There are a few solutions to this. You can use Collections.synchronizedList(list_2) to create a synchronized wrapper to your ArrayList. This way, adding to the list is guaranteed to succeed. However, this induces a synchronization cost per operations, and so isn't ideal.
What I would do is actually have ScanSegmentTask implement Callable (technically Callable<ArrayList<String>>. The Callable interface is almost exactly like the Runnable interface, except its method is call(), which returns a value.
Why is this important? I think that what would produce the best results for you is this:
Make list_2 an instance variable, initialized to a blank list
Have each thread add to this list exactly as you have done
Return list_2 when you are done
Concatenate each resulting ArrayList<String> to the original ArrayList using addAll()
This way, you have no synchronization overhead to deal with!
This will require a few changes to your executor code. Instead of calling execute(), you'll need to call submit(). This returns a Future object (Future<ArrayList<String>> in your case) that holds the results of the call() method.
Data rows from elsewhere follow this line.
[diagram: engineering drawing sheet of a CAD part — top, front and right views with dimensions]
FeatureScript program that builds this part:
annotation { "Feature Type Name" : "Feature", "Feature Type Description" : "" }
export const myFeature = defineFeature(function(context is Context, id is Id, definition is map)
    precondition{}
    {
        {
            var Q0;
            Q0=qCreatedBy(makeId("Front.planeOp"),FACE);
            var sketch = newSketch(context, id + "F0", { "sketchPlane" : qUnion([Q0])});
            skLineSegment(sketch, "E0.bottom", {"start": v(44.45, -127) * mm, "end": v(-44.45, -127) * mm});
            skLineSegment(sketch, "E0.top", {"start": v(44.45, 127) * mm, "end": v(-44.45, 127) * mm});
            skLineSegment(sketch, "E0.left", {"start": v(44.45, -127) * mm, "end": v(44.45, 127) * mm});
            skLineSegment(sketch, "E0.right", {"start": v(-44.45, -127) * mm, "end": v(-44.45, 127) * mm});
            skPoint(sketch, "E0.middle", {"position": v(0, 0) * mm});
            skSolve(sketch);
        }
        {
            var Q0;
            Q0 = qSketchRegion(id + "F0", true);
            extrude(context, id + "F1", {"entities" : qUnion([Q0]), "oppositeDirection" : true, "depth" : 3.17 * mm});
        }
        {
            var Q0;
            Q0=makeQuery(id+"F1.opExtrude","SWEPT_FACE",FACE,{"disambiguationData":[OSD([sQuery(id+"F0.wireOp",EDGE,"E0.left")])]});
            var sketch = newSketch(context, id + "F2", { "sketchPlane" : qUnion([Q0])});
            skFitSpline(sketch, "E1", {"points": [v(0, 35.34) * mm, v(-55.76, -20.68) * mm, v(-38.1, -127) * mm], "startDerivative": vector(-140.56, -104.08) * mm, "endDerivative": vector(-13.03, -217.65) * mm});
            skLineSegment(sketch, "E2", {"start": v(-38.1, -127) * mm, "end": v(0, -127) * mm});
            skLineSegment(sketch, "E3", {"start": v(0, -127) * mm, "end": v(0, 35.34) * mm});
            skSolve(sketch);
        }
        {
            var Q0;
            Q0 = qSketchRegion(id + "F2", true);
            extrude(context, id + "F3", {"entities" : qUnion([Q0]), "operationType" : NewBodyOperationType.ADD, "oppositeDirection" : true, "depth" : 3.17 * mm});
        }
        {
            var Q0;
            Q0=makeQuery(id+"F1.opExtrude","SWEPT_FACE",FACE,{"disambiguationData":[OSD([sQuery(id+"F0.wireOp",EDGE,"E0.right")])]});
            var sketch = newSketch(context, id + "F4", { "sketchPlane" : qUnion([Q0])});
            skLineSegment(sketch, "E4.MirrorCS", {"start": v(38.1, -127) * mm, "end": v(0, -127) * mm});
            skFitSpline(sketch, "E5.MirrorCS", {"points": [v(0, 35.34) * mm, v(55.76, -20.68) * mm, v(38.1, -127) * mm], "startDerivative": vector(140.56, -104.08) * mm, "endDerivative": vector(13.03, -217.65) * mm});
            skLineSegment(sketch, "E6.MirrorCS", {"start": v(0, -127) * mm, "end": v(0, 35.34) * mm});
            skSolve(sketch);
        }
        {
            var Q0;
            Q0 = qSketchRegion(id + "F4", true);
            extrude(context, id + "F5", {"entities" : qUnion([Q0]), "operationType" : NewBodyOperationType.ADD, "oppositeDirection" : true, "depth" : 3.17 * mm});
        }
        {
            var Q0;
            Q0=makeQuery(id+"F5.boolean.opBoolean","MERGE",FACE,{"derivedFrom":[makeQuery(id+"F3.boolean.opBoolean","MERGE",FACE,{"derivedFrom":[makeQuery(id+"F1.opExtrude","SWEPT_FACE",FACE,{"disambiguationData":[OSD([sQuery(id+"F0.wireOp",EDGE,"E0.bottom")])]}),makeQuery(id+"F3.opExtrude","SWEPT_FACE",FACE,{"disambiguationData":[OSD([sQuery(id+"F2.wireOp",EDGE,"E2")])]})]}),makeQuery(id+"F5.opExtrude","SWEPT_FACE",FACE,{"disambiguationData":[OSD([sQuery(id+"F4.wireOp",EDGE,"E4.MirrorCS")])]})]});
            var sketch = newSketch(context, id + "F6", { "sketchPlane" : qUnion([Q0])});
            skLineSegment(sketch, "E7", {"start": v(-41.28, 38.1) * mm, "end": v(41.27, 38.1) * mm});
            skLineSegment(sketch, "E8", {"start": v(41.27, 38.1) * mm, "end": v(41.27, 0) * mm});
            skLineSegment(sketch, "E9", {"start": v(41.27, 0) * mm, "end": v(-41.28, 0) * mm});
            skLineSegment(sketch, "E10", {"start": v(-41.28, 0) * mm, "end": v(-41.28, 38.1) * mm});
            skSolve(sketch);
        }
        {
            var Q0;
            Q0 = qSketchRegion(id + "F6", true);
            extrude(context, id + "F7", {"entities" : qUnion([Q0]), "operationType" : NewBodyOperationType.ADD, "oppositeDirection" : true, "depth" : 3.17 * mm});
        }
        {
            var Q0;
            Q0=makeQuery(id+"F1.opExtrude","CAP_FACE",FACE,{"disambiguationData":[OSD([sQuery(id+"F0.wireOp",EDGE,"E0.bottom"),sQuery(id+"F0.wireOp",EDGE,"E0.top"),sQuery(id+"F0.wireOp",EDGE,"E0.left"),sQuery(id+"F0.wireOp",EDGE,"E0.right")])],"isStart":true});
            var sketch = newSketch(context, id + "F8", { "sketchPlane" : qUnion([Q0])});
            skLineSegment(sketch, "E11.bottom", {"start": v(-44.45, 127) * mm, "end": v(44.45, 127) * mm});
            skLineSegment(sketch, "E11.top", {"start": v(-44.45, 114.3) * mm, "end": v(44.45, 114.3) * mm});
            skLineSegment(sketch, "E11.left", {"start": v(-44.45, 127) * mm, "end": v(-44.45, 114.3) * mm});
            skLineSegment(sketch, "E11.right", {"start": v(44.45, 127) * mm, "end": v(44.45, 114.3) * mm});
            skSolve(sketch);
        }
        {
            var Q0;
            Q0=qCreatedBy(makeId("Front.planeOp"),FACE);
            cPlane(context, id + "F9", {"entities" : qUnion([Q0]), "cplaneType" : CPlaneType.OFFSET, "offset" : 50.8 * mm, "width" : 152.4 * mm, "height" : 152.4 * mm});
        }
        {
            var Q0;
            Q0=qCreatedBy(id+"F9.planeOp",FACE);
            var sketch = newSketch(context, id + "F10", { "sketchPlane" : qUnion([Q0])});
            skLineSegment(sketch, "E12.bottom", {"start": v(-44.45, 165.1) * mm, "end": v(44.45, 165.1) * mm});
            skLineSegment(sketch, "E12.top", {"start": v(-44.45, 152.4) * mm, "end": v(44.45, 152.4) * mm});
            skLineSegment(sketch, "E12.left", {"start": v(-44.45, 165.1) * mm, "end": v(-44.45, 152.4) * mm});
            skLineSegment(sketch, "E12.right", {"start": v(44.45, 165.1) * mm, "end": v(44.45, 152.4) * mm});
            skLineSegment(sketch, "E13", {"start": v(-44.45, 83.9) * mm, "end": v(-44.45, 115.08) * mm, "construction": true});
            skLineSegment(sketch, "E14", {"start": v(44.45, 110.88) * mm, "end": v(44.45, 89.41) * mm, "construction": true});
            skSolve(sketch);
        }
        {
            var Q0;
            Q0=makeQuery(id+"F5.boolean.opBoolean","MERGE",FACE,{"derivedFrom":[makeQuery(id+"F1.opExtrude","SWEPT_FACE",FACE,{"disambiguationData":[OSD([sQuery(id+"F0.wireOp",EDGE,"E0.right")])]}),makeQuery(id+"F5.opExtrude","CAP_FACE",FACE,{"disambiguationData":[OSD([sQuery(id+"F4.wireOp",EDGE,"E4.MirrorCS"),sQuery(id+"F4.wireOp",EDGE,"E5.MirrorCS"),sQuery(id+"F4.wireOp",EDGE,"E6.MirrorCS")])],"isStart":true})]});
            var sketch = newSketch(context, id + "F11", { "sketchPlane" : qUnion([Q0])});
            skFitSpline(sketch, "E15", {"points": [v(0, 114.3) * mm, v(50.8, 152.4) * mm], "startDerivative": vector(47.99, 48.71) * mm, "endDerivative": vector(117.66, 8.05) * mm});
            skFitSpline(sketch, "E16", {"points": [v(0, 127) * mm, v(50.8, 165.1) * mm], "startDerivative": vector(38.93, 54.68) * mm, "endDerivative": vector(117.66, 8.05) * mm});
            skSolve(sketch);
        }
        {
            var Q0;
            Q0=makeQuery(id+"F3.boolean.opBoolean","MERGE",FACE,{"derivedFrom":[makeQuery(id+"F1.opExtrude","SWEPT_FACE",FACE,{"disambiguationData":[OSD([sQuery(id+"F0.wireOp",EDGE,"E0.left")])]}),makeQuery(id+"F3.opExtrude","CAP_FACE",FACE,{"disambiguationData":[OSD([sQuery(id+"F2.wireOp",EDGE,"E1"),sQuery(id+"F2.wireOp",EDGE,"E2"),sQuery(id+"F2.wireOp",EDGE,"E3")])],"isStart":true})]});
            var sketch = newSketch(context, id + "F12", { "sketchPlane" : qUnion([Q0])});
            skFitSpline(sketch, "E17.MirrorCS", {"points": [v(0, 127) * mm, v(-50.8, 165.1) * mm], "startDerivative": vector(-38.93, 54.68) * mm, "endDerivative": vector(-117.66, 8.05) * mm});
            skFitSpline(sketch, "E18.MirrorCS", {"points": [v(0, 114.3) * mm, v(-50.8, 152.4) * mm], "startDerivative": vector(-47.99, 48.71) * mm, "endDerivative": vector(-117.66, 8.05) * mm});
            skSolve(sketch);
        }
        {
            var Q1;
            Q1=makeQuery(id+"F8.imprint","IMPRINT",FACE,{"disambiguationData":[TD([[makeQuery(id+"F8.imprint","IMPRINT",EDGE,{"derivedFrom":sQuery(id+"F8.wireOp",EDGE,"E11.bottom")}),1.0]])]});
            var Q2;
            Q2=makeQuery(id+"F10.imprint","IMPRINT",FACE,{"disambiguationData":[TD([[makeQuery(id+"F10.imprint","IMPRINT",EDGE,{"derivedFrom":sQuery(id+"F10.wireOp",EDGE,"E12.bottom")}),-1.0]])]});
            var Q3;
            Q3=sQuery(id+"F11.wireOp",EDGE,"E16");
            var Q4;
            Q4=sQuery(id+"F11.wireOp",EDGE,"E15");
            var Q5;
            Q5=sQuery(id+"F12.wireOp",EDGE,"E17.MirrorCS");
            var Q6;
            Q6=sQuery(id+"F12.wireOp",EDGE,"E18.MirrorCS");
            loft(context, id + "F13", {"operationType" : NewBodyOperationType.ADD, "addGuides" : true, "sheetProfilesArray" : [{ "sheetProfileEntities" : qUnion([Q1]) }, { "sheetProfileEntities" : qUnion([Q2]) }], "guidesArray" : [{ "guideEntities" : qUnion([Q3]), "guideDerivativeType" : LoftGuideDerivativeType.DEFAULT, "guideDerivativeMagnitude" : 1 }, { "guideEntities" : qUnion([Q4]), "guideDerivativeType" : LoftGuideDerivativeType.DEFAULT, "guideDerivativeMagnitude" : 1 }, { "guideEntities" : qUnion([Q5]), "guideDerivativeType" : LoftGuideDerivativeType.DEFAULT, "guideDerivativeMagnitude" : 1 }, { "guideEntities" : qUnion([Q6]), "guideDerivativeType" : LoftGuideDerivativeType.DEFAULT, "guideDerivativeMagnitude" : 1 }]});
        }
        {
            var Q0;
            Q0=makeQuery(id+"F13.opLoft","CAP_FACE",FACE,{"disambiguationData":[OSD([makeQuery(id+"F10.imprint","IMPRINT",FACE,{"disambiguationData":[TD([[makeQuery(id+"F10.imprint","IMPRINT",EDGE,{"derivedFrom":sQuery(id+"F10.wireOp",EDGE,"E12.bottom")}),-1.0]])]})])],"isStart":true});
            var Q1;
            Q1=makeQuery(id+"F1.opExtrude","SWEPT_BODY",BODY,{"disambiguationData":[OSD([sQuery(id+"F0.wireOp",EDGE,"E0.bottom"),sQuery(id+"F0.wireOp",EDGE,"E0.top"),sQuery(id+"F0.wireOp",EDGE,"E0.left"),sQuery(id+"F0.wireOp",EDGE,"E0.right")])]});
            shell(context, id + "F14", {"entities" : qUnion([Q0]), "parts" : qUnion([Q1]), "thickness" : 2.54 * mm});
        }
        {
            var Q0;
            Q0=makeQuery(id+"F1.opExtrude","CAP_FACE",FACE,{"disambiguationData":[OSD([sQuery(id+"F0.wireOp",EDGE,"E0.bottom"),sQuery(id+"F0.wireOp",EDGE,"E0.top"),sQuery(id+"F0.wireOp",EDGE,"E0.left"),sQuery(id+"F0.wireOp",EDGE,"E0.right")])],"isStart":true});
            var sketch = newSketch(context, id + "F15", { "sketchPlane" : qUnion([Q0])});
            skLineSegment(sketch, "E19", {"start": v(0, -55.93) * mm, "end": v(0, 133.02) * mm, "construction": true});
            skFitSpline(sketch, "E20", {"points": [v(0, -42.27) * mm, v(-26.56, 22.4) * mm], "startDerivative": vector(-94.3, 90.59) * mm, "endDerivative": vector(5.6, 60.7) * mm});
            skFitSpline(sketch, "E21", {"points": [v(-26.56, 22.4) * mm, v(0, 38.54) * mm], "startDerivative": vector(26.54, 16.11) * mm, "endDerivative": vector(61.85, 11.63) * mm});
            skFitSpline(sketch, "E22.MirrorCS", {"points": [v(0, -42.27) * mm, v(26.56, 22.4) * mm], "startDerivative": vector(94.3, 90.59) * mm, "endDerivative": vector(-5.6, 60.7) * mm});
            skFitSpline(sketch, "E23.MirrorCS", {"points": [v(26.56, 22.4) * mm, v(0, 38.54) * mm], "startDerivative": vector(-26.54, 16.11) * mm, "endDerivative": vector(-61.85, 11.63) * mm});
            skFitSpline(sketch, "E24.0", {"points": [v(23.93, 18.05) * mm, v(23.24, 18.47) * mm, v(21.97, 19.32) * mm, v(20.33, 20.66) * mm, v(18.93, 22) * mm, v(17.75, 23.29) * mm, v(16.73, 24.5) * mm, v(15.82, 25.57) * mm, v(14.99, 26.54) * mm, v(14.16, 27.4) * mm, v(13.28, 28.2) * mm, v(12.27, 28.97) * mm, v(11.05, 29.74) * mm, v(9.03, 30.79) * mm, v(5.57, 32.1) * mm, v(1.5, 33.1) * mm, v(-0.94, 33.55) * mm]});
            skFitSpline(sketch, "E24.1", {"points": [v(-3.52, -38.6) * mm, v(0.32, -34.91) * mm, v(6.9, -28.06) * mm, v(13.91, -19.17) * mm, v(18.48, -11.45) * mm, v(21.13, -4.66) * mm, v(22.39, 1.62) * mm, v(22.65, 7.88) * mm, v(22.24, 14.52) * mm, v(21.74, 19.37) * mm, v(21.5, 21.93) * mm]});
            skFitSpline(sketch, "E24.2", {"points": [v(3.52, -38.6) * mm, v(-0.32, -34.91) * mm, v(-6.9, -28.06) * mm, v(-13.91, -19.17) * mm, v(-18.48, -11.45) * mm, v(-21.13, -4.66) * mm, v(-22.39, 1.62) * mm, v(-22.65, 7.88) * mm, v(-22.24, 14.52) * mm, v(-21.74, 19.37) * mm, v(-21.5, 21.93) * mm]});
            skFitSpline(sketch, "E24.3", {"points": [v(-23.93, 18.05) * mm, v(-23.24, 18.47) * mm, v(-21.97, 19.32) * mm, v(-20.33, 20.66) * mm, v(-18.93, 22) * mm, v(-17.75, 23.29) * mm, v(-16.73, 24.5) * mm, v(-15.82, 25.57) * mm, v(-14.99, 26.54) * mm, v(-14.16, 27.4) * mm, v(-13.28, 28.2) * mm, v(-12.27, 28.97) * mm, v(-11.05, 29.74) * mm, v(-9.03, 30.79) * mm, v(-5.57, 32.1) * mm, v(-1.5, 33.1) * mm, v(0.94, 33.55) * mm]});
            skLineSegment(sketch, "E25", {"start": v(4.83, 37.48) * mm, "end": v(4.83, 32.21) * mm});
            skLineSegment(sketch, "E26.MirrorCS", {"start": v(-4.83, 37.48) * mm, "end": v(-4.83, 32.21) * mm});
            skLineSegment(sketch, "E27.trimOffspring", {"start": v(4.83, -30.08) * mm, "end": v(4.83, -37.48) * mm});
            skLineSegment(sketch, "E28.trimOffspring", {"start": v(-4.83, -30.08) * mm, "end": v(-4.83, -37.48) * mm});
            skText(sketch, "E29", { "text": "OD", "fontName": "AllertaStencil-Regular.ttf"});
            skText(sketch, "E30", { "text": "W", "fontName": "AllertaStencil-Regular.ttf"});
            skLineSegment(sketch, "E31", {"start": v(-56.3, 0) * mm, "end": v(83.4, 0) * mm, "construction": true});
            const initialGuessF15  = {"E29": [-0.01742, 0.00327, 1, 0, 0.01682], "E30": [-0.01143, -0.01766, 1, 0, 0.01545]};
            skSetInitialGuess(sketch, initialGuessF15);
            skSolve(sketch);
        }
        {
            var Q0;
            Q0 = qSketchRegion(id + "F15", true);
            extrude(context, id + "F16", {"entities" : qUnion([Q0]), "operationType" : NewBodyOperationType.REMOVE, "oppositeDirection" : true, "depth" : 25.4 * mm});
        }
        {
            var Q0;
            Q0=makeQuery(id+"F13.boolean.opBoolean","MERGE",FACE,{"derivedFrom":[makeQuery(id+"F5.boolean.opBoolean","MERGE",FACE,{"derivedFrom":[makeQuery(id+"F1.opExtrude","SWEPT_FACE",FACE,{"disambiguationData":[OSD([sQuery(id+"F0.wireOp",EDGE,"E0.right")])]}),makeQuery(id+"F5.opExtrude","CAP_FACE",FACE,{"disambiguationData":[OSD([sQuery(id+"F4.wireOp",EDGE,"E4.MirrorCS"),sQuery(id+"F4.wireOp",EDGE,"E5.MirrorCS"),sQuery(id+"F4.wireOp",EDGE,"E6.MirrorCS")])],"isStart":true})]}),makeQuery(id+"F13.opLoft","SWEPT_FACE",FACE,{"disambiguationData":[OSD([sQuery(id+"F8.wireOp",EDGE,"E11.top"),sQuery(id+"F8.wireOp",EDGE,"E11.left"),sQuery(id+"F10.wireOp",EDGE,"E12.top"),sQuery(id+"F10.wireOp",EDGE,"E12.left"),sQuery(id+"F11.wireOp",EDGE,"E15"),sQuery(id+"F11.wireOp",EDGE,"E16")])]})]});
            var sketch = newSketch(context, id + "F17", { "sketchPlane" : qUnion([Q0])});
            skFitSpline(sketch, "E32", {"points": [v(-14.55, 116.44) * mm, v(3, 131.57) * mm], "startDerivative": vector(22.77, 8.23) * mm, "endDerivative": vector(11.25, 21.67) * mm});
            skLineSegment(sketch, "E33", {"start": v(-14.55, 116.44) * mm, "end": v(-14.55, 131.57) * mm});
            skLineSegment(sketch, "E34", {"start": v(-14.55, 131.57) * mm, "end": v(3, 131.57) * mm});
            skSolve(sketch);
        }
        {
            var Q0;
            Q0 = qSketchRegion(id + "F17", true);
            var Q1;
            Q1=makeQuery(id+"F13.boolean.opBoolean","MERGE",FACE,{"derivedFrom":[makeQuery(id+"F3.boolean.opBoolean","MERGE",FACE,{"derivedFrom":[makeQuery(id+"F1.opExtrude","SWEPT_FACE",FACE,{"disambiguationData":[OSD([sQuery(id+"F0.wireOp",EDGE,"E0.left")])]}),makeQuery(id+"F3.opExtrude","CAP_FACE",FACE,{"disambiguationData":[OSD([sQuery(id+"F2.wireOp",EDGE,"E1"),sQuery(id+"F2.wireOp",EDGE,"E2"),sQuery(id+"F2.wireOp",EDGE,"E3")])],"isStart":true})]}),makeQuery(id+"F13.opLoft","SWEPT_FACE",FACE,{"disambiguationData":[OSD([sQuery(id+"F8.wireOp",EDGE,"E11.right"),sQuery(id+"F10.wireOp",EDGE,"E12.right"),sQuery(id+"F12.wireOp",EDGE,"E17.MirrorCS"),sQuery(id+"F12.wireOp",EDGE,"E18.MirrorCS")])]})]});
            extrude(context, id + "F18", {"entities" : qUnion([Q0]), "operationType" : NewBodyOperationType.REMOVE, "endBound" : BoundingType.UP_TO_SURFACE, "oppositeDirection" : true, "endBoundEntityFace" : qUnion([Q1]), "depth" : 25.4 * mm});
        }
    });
You'll need to store this into some collection -- an array, ArrayList, doesn't matter.
To retrieve the results, simply loop through the collection of Future objects and call get() (I think). This call will block until the thread that the Future object corresponds to is complete.
I think that's it. While this is more complicated, I think that this is be best performance you're going to get, as with enough threads either CPU contention or your network link will become the bottleneck. Please ask if you have any questions, and I'll update as needed.